---- Exercise input

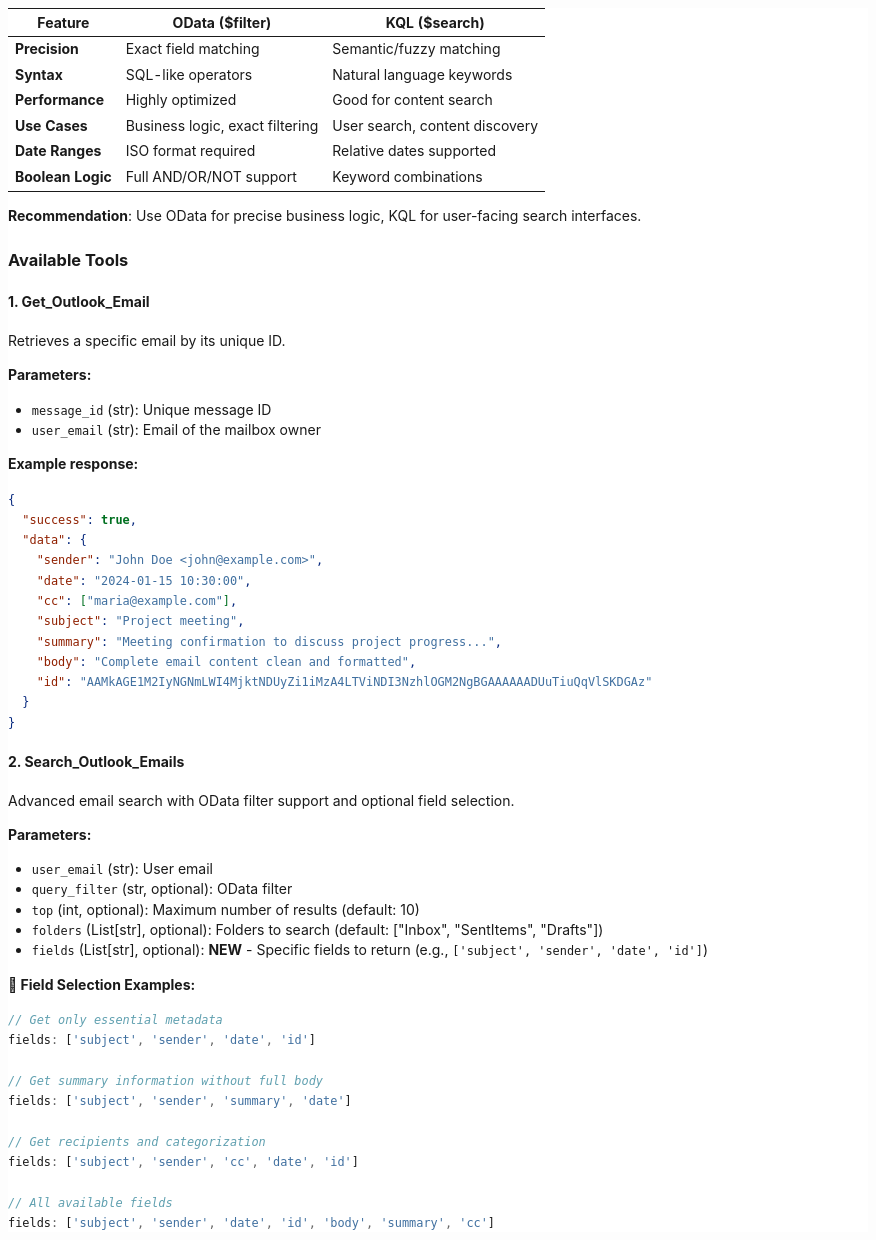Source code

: | **Feature** | **OData ($filter)** | **KQL ($search)** |
|-------------|-------------------|------------------|
| **Precision** | Exact field matching | Semantic/fuzzy matching |
| **Syntax** | SQL-like operators | Natural language keywords |
| **Performance** | Highly optimized | Good for content search |
| **Use Cases** | Business logic, exact filtering | User search, content discovery |
| **Date Ranges** | ISO format required | Relative dates supported |
| **Boolean Logic** | Full AND/OR/NOT support | Keyword combinations |

**Recommendation**: Use OData for precise business logic, KQL for user-facing search interfaces.

### Available Tools

#### 1. Get_Outlook_Email
Retrieves a specific email by its unique ID.

**Parameters:**
- `message_id` (str): Unique message ID
- `user_email` (str): Email of the mailbox owner

**Example response:**
```json
{
  "success": true,
  "data": {
    "sender": "John Doe <john@example.com>",
    "date": "2024-01-15 10:30:00",
    "cc": ["maria@example.com"],
    "subject": "Project meeting",
    "summary": "Meeting confirmation to discuss project progress...",
    "body": "Complete email content clean and formatted",
    "id": "AAMkAGE1M2IyNGNmLWI4MjktNDUyZi1iMzA4LTViNDI3NzhlOGM2NgBGAAAAAADUuTiuQqVlSKDGAz"
  }
}
```

#### 2. Search_Outlook_Emails
Advanced email search with OData filter support and optional field selection.

**Parameters:**
- `user_email` (str): User email
- `query_filter` (str, optional): OData filter
- `top` (int, optional): Maximum number of results (default: 10)
- `folders` (List[str], optional): Folders to search (default: ["Inbox", "SentItems", "Drafts"])
- `fields` (List[str], optional): **NEW** - Specific fields to return (e.g., `['subject', 'sender', 'date', 'id']`)

**🎯 Field Selection Examples:**
```javascript
// Get only essential metadata
fields: ['subject', 'sender', 'date', 'id']

// Get summary information without full body
fields: ['subject', 'sender', 'summary', 'date']

// Get recipients and categorization
fields: ['subject', 'sender', 'cc', 'date', 'id']

// All available fields
fields: ['subject', 'sender', 'date', 'id', 'body', 'summary', 'cc']
```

--------

- **What the exercise asks**: Return the span of lines in the data above that opens at the line with "($filter)** | **KQL ($search)** |" and closes at the line with "dates supported |", exactly, ends included, nothing else.

- **Result**:
: | **Feature** | **OData ($filter)** | **KQL ($search)** |
|-------------|-------------------|------------------|
| **Precision** | Exact field matching | Semantic/fuzzy matching |
| **Syntax** | SQL-like operators | Natural language keywords |
| **Performance** | Highly optimized | Good for content search |
| **Use Cases** | Business logic, exact filtering | User search, content discovery |
| **Date Ranges** | ISO format required | Relative dates supported |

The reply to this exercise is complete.